That love for Nevena and her sister, Ivana, is what led the Markovics to leave their homeland seven years ago, seeking a better future for their children.
Branka will never forget the days sending her children away in a bus, worrying how they could go to school without knowing English.
On Wednesday Branka watched with pride as Nevena scored her 1,000th point at Glenbard South, only the fourth Raider to do so.
"When she made that point," Branka said, "I wanted to cry."
The Markovics came to the United States from Serbia when Nevena was 10 years old. Her mom's parents, two sisters and their family came to the United States in the late 1990s, resettled with the help of World Relief. World Relief helped Nevena and her family reunite with their family in December 2003 -- on one condition.
"Nevena said, 'I'm only going if I'm going to play basketball,'" Branka recounted with a laugh.
The 17-hour flight was Nevena's first time aboard an airplane. Driving in cars was different. She compares her native Belgrade to New York, where people are so close they walk.
Her first time eating at McDonald's was just another taste of culture shock.
"We had one McDonald's in the whole capital city," Markovic said. "We don't eat a lot of McDonald's."
Nevena said she learned some English in Serbia, but the transition to speaking it regularly was difficult.
Basketball was not foreign to Nevena.
Her dad, Zoran, played professionally in Serbia and introduced his oldest daughter to the game when she was little. Few girls played, so Nevena joined an all-boys team in Serbia.
"Ever since then I fell in love with it," she said.
Taller players in Serbia aren't pigeonholed into one position like they are in the United States. In Serbia Markovic learned how to be a ballhandler and was taught fundamentals like any other young player. It is no accident that Markovic is an exceptionally skilled passer, shooter and dribbler for a girl 6-foot-4.
No surprise, either, that the NBA players she looks up to most are skilled big men Dirk Nowitzki and Serbian natives Vlade Divac and Peja Stojakovic.
"When I came here they said, 'You're a 5,'" Markovic said. "It took me a while to get used to."
Branka remembered the first time her oldest daughter tried out for a basketball team. Mother was understandably worried that Nevena couldn't play because she didn't know English.

*TASK ITEM A*.
Count the lines of the listing that contain the string "pose", and give only that number.
The listing below has no connection to the article about Nevena Markovic.

*GIVEN INFORMATION*.
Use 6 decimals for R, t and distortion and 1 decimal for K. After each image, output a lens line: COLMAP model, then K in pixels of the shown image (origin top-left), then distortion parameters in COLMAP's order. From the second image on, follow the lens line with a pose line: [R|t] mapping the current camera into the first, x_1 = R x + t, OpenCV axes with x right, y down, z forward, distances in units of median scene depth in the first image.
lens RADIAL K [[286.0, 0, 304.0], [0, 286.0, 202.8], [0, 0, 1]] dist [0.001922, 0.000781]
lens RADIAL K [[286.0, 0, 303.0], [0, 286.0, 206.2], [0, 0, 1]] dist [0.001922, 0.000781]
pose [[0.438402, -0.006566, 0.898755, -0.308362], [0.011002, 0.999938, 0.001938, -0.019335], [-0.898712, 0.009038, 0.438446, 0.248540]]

*TASK ITEM B*.
Write the next part of the article about Nevena Markovic, picking up after its final sentence.

*TASK RESULT A*.
2

*TASK RESULT B*.
"The coach says, 'This girl doesn't need to know how to speak English -- she knows how to play basketball,'" Branka said.
Nevena learned English like a sponge, and the basketball followed.
This year Markovic has carried the Raiders to a 17-3 mark, on pace to break the school win record while averaging 18.7 points a game. Earlier this month she broke Raiders coach Julie Fonda's school record for points in a game, scoring 38 in a win over Riverside-Brookfield.
She also recently committed to play basketball at IUPUI, becoming the first in her family to go to college in the United States.
Yet Markovic still holds her heritage close.
She keeps up with her friends from Serbia on Facebook and last summer returned to visit family and friends.
Markovic's family practices the Serbian Orthodox faith, with Christmas a three-day celebration starting on Jan. 7 and 46 days of strict fasting before Easter. Nevena's mom shops for groceries at a Serbian store near their home.
Nevena speaks a combination of English and Serbian at home. When her grandparents visit, it's all Serbian. Texts between Nevena and her mom are in Serbian.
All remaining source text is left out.